Dutch authorities play down risk of Muslim backlash over burqa ban

Dutch authorities play down risk of Muslim backlash over burqa banThe Dutch foreign ministry on Monday played down media reports that it fears violent protests in the Muslim world against the country's proposed ban on face veils.
According to a document unearthed by the Algemeen Dagblad paper, the ministry had warned that such a ban might incite violent riots in Muslim countries like those seen after the publications of blasphemous caricatures depicting the revered Prophet Mohammed (Peace Be Upon Him) earlier this year.
Foreign ministry spokesman Herman van Gelderen told AFP that there was some mention of the possible problems of a burqa ban in a background briefing when Dutch Foreign Minister Ben Bot visited Saudi Arabia and Qatar in February this year at the height of the impious caricatures riots.
"Fortunately the climate has improved a lot since the (blasphemous) cartoon riots. Calm has returned and there is room for dialogue without tension mounting," he said.
On Friday the Dutch center-right government announced that it would introduce a bill to ban the wearing of face-covering clothing including Muslim veils like the burqa and the niqab in public places.
Van Gelder said the foreign ministry had not received many reactions from abroad.
On Sunday the Malaysian Foreign Minister Syed Hamid Albar criticised the proposed Dutch ban blasting it as discriminatory.
"Why can't people have the freedom to dress the way they want to dress," he asked.
"People can go naked and wear scanty dresses and yet you do not condemn them. And when people want to cover themselves that is their right," Syed Hamid added.
Van Gelderen recalled that in the Netherlands it is also forbidden to be naked in public spaces with the exception of several designated nude beaches.
The foreign ministry was quick to point out that ban did not only cover burqas but all face-covering garments.
In any case the ban was still only a proposal and it will take months before becoming law, if it ever will.
"We still have a very long way to go. This will definitely be a job for the new cabinet," justice ministry spokesman Wiebe Alkema told AFP, referring to Wednesday's general elections here.
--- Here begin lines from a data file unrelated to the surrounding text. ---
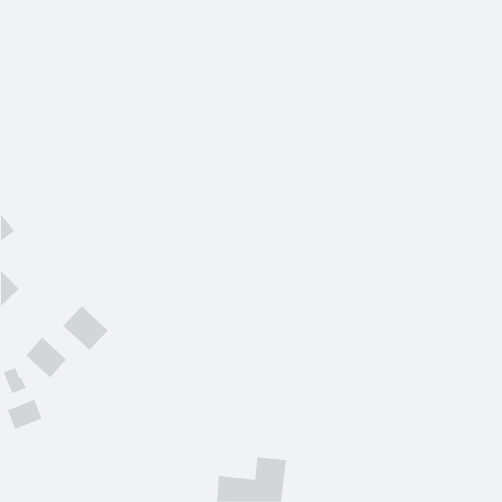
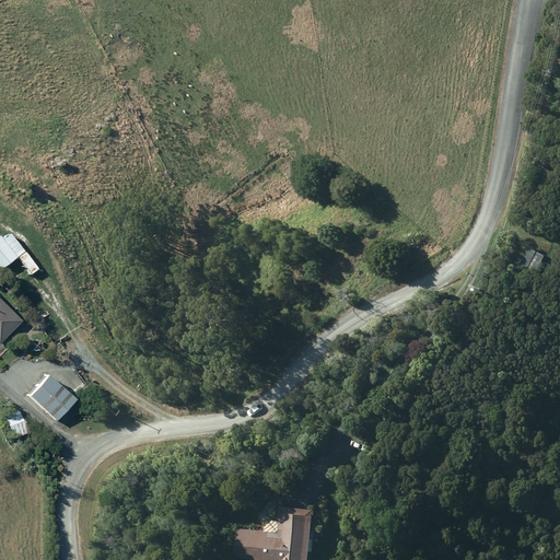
building: [63,306,109,351] -> none
building: [7,399,42,430] -> none

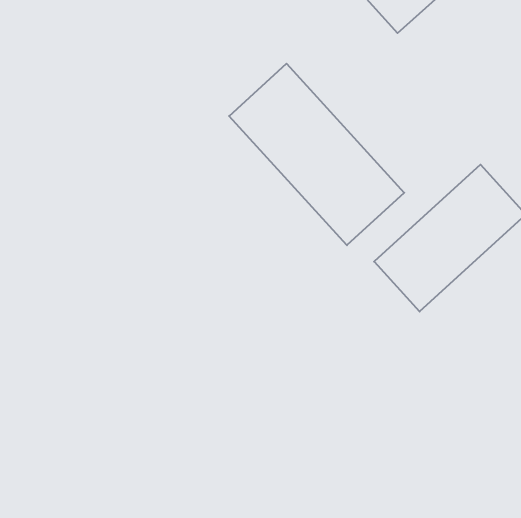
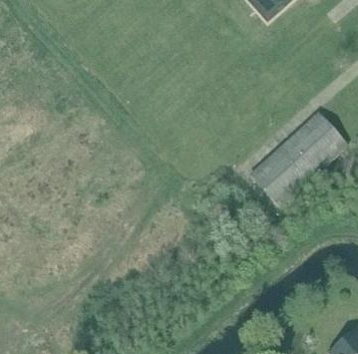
building: [229,64,404,245] -> none

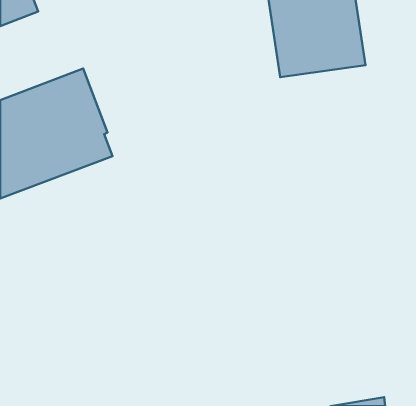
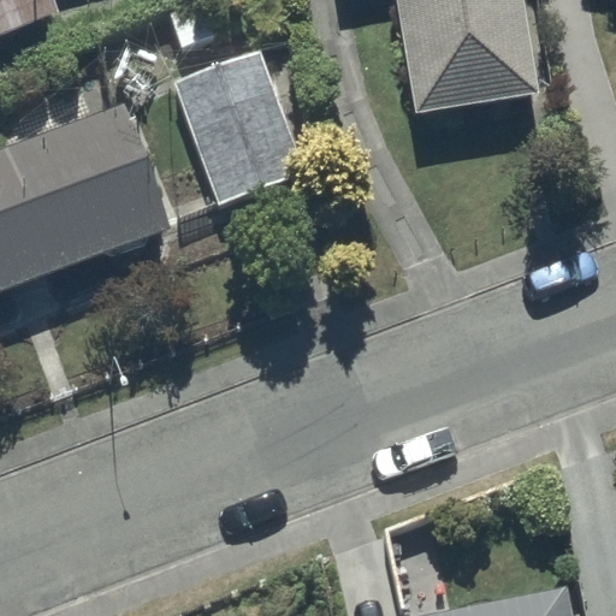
building: none -> [173,48,303,201]

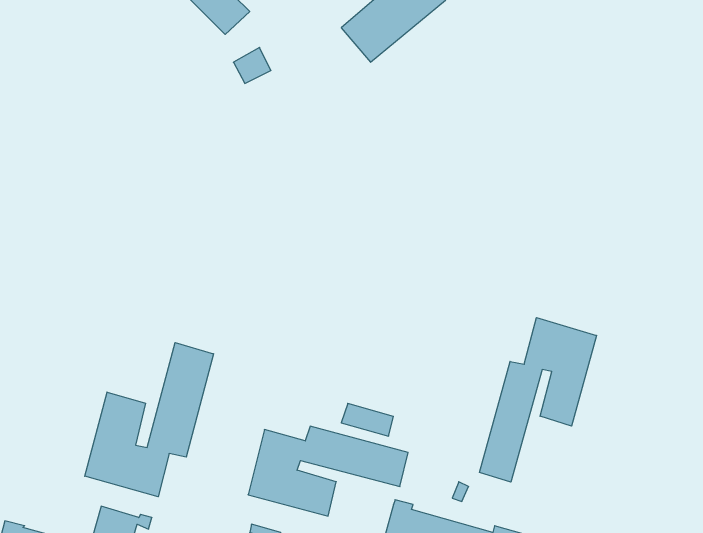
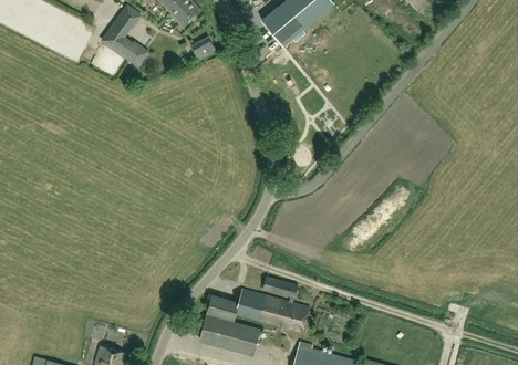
building: none -> [102,8,148,67]
building: [479,318,597,482] -> none
building: [85,343,214,497] -> none

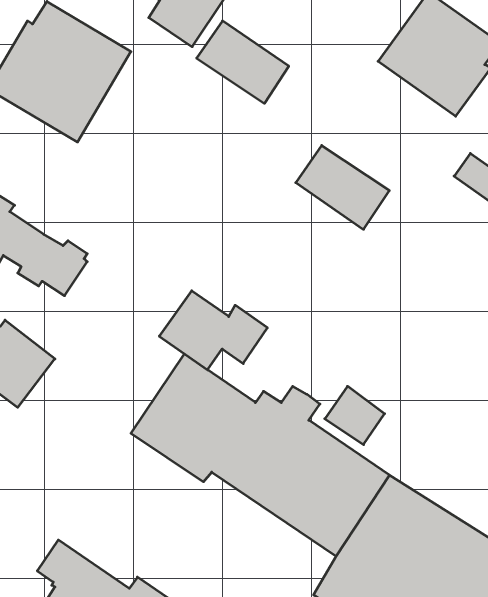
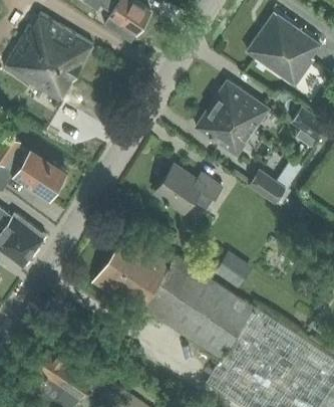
building: [197,21,289,103] -> [211,80,268,132]
building: none -> [249,171,285,203]
building: [159,291,267,370] -> [153,164,221,213]

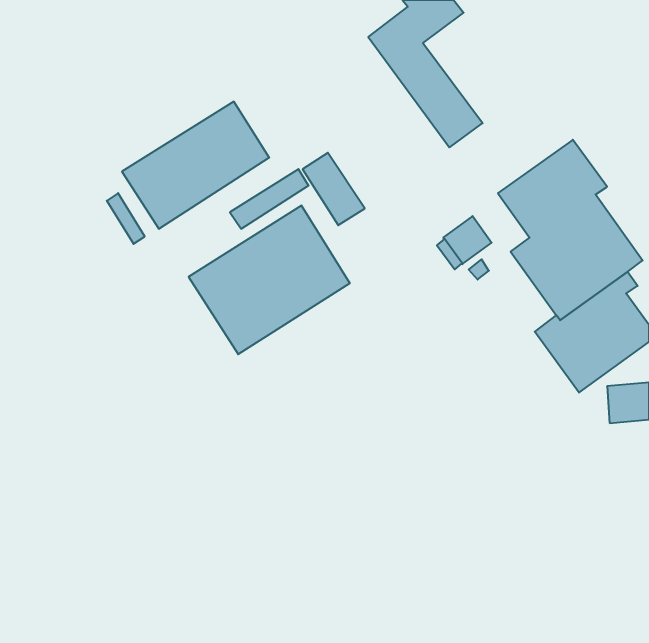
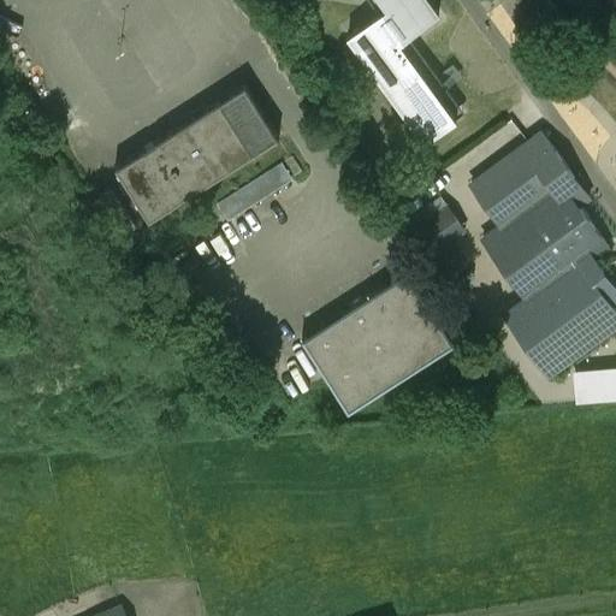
building: [303,153,365,225] -> [221,87,280,155]
building: [189,206,350,354] -> [302,274,455,415]

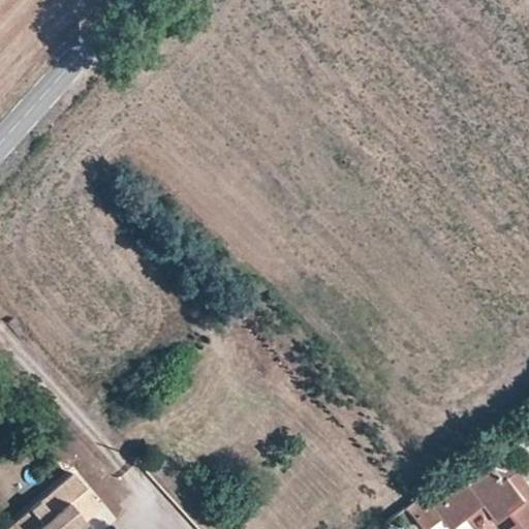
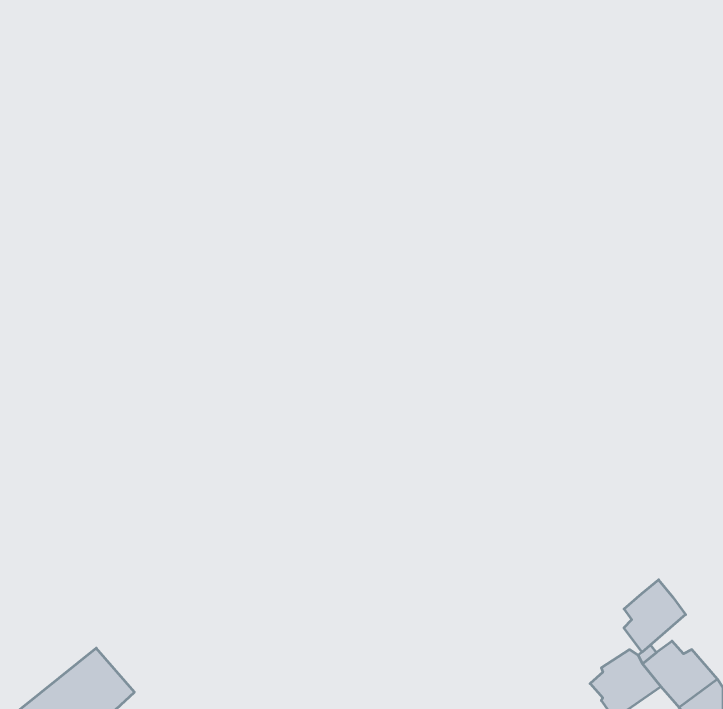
building: none -> [624,580,686,652]

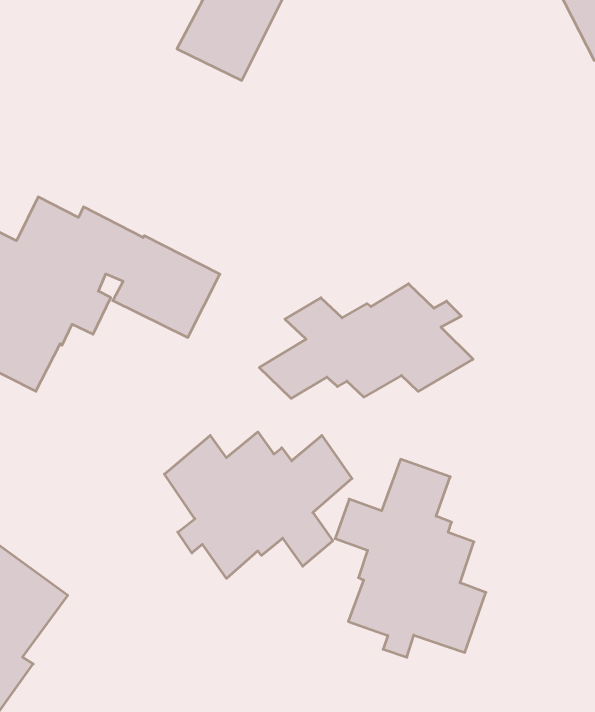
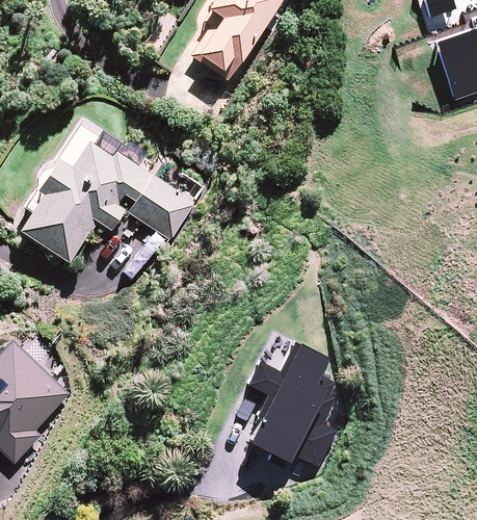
building: [259,284,473,398] -> none
building: [164,432,352,578] -> none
It will take a lot of time and legal advice to draft the law which will be sent on to the Council of State, which has already shot down three law proposals made by hard-line Immigration Minister Rita Verdonk because of legal concerns that they could be discriminatory. With the burqa ban there are similar concerns. The minister said she would make a general ban of face covering clothing in public places including also balaclavas and motorcycle helmets to avoid discrimination but this poses a number of practical problems. What to do with veiled Christian brides or carnival revellers who traditionally dress up? Minister Verdonk has said that obviously exception would be made for such cases but such exceptions would make it difficult to argue that the law enforced a general ban.
In the past a special complaints commission on equal treatment has ruled that general bans that have a major impact on certain religious groups are also discriminatory.
If the burqa ban overcomes all of these hurdles it would still have to be voted on by parliament. Although the ban was initiated by parliament in 2005 after the elections, the political landscape is expected to alter and there might not be a majority for the bill, the latest polls show. The biggest opposition party, the labour PvdA, is against a general burqa ban.
"We are against a general ban because you can already use current laws to ban the wearing of face covering veils in certain public place like schools, courts or for certain people who work for the municipality or the government," PvdA integration spokesman Jeroen Dijsselbloem told AFP.
He condemned the sudden announcement of a burqa ban on Friday "pure symbolic politics".
"It's no coincidence this comes just days before the general election," he added.